→ What is being asked
Return every line of the material below verbatim, omitting the pictures.

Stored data
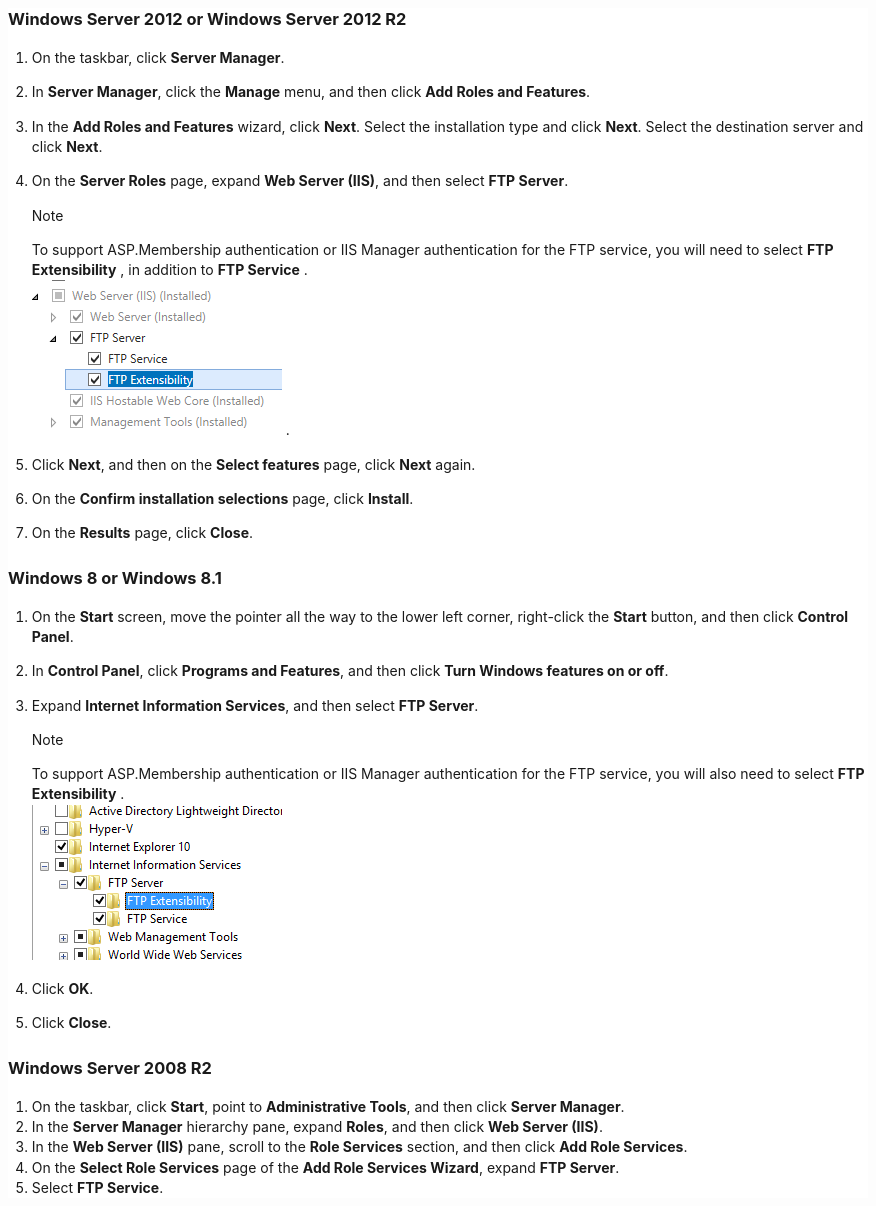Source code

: ### Windows Server 2012 or Windows Server 2012 R2

1. On the taskbar, click **Server Manager**.
2. In **Server Manager**, click the **Manage** menu, and then click **Add Roles and Features**.
3. In the **Add Roles and Features** wizard, click **Next**. Select the installation type and click **Next**. Select the destination server and click **Next**.
4. On the **Server Roles** page, expand **Web Server (IIS)**, and then select **FTP Server**.  
  
    > [!NOTE]
    > To support ASP.Membership authentication or IIS Manager authentication for the FTP service, you will need to select     **FTP Extensibility** , in addition to     **FTP Service** .  
    [![](requestLimits/_static/image2.png)](requestLimits/_static/image1.png) .
5. Click **Next**, and then on the **Select features** page, click **Next** again.
6. On the **Confirm installation selections** page, click **Install**.
7. On the **Results** page, click **Close**.

### Windows 8 or Windows 8.1

1. On the **Start** screen, move the pointer all the way to the lower left corner, right-click the **Start** button, and then click **Control Panel**.
2. In **Control Panel**, click **Programs and Features**, and then click **Turn Windows features on or off**.
3. Expand **Internet Information Services**, and then select **FTP Server**.   
  
    > [!NOTE]
    > To support ASP.Membership authentication or IIS Manager authentication for the FTP service, you will also need to select     **FTP Extensibility** .   
    [![](requestLimits/_static/image4.png)](requestLimits/_static/image3.png)
4. Click **OK**.
5. Click **Close**.

### Windows Server 2008 R2

1. On the taskbar, click **Start**, point to **Administrative Tools**, and then click **Server Manager**.
2. In the **Server Manager** hierarchy pane, expand **Roles**, and then click **Web Server (IIS)**.
3. In the **Web Server (IIS)** pane, scroll to the **Role Services** section, and then click **Add Role Services**.
4. On the **Select Role Services** page of the **Add Role Services Wizard**, expand **FTP Server**.
5. Select **FTP Service**.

→ Problem solution
Source code

: ### Windows Server 2012 or Windows Server 2012 R2

1. On the taskbar, click **Server Manager**.
2. In **Server Manager**, click the **Manage** menu, and then click **Add Roles and Features**.
3. In the **Add Roles and Features** wizard, click **Next**. Select the installation type and click **Next**. Select the destination server and click **Next**.
4. On the **Server Roles** page, expand **Web Server (IIS)**, and then select **FTP Server**.  
  
    > [!NOTE]
    > To support ASP.Membership authentication or IIS Manager authentication for the FTP service, you will need to select     **FTP Extensibility** , in addition to     **FTP Service** .  
    [![](requestLimits/_static/image2.png)](requestLimits/_static/image1.png) .
5. Click **Next**, and then on the **Select features** page, click **Next** again.
6. On the **Confirm installation selections** page, click **Install**.
7. On the **Results** page, click **Close**.

### Windows 8 or Windows 8.1

1. On the **Start** screen, move the pointer all the way to the lower left corner, right-click the **Start** button, and then click **Control Panel**.
2. In **Control Panel**, click **Programs and Features**, and then click **Turn Windows features on or off**.
3. Expand **Internet Information Services**, and then select **FTP Server**.   
  
    > [!NOTE]
    > To support ASP.Membership authentication or IIS Manager authentication for the FTP service, you will also need to select     **FTP Extensibility** .   
    [![](requestLimits/_static/image4.png)](requestLimits/_static/image3.png)
4. Click **OK**.
5. Click **Close**.

### Windows Server 2008 R2

1. On the taskbar, click **Start**, point to **Administrative Tools**, and then click **Server Manager**.
2. In the **Server Manager** hierarchy pane, expand **Roles**, and then click **Web Server (IIS)**.
3. In the **Web Server (IIS)** pane, scroll to the **Role Services** section, and then click **Add Role Services**.
4. On the **Select Role Services** page of the **Add Role Services Wizard**, expand **FTP Server**.
5. Select **FTP Service**.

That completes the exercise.